• Required work: Give back the full data, retyped precisely.

══ Source material

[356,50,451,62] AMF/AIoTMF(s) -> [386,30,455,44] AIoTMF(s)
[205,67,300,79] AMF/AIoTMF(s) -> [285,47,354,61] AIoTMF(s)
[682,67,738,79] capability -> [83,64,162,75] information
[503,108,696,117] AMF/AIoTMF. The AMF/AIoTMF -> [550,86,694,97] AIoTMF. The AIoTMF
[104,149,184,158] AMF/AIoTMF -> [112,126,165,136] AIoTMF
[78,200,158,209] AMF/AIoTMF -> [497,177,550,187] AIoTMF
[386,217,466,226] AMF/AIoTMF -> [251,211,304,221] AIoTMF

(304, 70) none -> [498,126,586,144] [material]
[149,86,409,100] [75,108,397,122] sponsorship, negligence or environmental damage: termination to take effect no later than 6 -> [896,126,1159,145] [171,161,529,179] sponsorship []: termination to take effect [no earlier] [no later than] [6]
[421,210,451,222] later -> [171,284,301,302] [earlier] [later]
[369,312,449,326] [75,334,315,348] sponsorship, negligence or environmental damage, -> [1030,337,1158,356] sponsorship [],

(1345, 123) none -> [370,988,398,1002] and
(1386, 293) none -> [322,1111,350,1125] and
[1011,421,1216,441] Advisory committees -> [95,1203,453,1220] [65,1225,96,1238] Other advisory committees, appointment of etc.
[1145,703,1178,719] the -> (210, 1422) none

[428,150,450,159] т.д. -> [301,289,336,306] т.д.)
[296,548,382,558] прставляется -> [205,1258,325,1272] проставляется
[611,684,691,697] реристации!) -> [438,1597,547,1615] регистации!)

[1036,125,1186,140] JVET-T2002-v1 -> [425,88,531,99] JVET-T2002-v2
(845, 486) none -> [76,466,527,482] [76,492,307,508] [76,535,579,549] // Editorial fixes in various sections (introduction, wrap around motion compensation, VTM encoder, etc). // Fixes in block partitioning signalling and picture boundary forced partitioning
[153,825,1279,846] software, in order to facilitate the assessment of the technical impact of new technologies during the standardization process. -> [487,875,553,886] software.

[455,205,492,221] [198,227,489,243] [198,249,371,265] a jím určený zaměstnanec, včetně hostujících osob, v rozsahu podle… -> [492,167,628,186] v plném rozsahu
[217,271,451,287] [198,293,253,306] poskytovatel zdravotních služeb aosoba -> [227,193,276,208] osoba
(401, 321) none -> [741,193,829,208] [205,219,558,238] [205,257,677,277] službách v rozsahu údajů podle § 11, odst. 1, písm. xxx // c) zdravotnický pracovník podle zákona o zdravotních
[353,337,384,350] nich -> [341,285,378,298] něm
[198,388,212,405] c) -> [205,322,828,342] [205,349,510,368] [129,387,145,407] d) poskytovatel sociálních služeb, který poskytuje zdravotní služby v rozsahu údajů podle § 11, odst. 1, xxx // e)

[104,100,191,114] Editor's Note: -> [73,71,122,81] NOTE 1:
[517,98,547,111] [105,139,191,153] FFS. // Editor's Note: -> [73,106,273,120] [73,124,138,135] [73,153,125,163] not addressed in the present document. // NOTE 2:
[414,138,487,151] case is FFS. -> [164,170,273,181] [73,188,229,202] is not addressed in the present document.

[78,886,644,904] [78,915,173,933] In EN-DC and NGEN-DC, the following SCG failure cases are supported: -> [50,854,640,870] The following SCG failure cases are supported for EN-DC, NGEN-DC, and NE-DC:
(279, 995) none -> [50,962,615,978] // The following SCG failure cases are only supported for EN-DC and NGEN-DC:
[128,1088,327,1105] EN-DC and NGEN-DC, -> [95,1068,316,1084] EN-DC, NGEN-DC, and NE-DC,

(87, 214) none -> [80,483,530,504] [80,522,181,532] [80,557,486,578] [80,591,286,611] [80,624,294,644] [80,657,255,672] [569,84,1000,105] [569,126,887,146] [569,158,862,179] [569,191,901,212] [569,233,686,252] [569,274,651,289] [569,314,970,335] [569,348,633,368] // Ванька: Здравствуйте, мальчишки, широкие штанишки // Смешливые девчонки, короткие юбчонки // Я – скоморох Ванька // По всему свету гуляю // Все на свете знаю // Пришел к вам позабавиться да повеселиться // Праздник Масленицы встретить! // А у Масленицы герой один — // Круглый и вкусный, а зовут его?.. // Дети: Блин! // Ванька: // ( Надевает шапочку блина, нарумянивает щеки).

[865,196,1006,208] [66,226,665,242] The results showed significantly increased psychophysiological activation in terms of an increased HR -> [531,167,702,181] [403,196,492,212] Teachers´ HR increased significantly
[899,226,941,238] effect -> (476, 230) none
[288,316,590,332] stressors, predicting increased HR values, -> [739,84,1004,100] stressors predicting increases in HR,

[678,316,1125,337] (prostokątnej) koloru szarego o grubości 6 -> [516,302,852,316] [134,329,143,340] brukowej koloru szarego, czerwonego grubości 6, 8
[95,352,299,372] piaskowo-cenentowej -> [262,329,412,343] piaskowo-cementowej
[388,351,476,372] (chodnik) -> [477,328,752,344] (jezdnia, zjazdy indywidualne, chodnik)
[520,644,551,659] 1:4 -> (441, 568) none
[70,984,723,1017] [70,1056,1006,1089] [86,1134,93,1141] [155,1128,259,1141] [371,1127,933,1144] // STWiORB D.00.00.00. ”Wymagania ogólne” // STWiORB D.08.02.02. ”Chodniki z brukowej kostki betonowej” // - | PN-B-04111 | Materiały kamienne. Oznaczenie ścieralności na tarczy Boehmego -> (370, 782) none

════

• Your response:
[356,50,451,62] AMF/AIoTMF(s) -> [386,30,455,44] AIoTMF(s)
[205,67,300,79] AMF/AIoTMF(s) -> [285,47,354,61] AIoTMF(s)
[682,67,738,79] capability -> [83,64,162,75] information
[503,108,696,117] AMF/AIoTMF. The AMF/AIoTMF -> [550,86,694,97] AIoTMF. The AIoTMF
[104,149,184,158] AMF/AIoTMF -> [112,126,165,136] AIoTMF
[78,200,158,209] AMF/AIoTMF -> [497,177,550,187] AIoTMF
[386,217,466,226] AMF/AIoTMF -> [251,211,304,221] AIoTMF

(304, 70) none -> [498,126,586,144] [material]
[149,86,409,100] [75,108,397,122] sponsorship, negligence or environmental damage: termination to take effect no later than 6 -> [896,126,1159,145] [171,161,529,179] sponsorship []: termination to take effect [no earlier] [no later than] [6]
[421,210,451,222] later -> [171,284,301,302] [earlier] [later]
[369,312,449,326] [75,334,315,348] sponsorship, negligence or environmental damage, -> [1030,337,1158,356] sponsorship [],

(1345, 123) none -> [370,988,398,1002] and
(1386, 293) none -> [322,1111,350,1125] and
[1011,421,1216,441] Advisory committees -> [95,1203,453,1220] [65,1225,96,1238] Other advisory committees, appointment of etc.
[1145,703,1178,719] the -> (210, 1422) none

[428,150,450,159] т.д. -> [301,289,336,306] т.д.)
[296,548,382,558] прставляется -> [205,1258,325,1272] проставляется
[611,684,691,697] реристации!) -> [438,1597,547,1615] регистации!)

[1036,125,1186,140] JVET-T2002-v1 -> [425,88,531,99] JVET-T2002-v2
(845, 486) none -> [76,466,527,482] [76,492,307,508] [76,535,579,549] // Editorial fixes in various sections (introduction, wrap around motion compensation, VTM encoder, etc). // Fixes in block partitioning signalling and picture boundary forced partitioning
[153,825,1279,846] software, in order to facilitate the assessment of the technical impact of new technologies during the standardization process. -> [487,875,553,886] software.

[455,205,492,221] [198,227,489,243] [198,249,371,265] a jím určený zaměstnanec, včetně hostujících osob, v rozsahu podle… -> [492,167,628,186] v plném rozsahu
[217,271,451,287] [198,293,253,306] poskytovatel zdravotních služeb aosoba -> [227,193,276,208] osoba
(401, 321) none -> [741,193,829,208] [205,219,558,238] [205,257,677,277] službách v rozsahu údajů podle § 11, odst. 1, písm. xxx // c) zdravotnický pracovník podle zákona o zdravotních
[353,337,384,350] nich -> [341,285,378,298] něm
[198,388,212,405] c) -> [205,322,828,342] [205,349,510,368] [129,387,145,407] d) poskytovatel sociálních služeb, který poskytuje zdravotní služby v rozsahu údajů podle § 11, odst. 1, xxx // e)

[104,100,191,114] Editor's Note: -> [73,71,122,81] NOTE 1:
[517,98,547,111] [105,139,191,153] FFS. // Editor's Note: -> [73,106,273,120] [73,124,138,135] [73,153,125,163] not addressed in the present document. // NOTE 2:
[414,138,487,151] case is FFS. -> [164,170,273,181] [73,188,229,202] is not addressed in the present document.

[78,886,644,904] [78,915,173,933] In EN-DC and NGEN-DC, the following SCG failure cases are supported: -> [50,854,640,870] The following SCG failure cases are supported for EN-DC, NGEN-DC, and NE-DC:
(279, 995) none -> [50,962,615,978] // The following SCG failure cases are only supported for EN-DC and NGEN-DC:
[128,1088,327,1105] EN-DC and NGEN-DC, -> [95,1068,316,1084] EN-DC, NGEN-DC, and NE-DC,

(87, 214) none -> [80,483,530,504] [80,522,181,532] [80,557,486,578] [80,591,286,611] [80,624,294,644] [80,657,255,672] [569,84,1000,105] [569,126,887,146] [569,158,862,179] [569,191,901,212] [569,233,686,252] [569,274,651,289] [569,314,970,335] [569,348,633,368] // Ванька: Здравствуйте, мальчишки, широкие штанишки // Смешливые девчонки, короткие юбчонки // Я – скоморох Ванька // По всему свету гуляю // Все на свете знаю // Пришел к вам позабавиться да повеселиться // Праздник Масленицы встретить! // А у Масленицы герой один — // Круглый и вкусный, а зовут его?.. // Дети: Блин! // Ванька: // ( Надевает шапочку блина, нарумянивает щеки).

[865,196,1006,208] [66,226,665,242] The results showed significantly increased psychophysiological activation in terms of an increased HR -> [531,167,702,181] [403,196,492,212] Teachers´ HR increased significantly
[899,226,941,238] effect -> (476, 230) none
[288,316,590,332] stressors, predicting increased HR values, -> [739,84,1004,100] stressors predicting increases in HR,

[678,316,1125,337] (prostokątnej) koloru szarego o grubości 6 -> [516,302,852,316] [134,329,143,340] brukowej koloru szarego, czerwonego grubości 6, 8
[95,352,299,372] piaskowo-cenentowej -> [262,329,412,343] piaskowo-cementowej
[388,351,476,372] (chodnik) -> [477,328,752,344] (jezdnia, zjazdy indywidualne, chodnik)
[520,644,551,659] 1:4 -> (441, 568) none
[70,984,723,1017] [70,1056,1006,1089] [86,1134,93,1141] [155,1128,259,1141] [371,1127,933,1144] // STWiORB D.00.00.00. ”Wymagania ogólne” // STWiORB D.08.02.02. ”Chodniki z brukowej kostki betonowej” // - | PN-B-04111 | Materiały kamienne. Oznaczenie ścieralności na tarczy Boehmego -> (370, 782) none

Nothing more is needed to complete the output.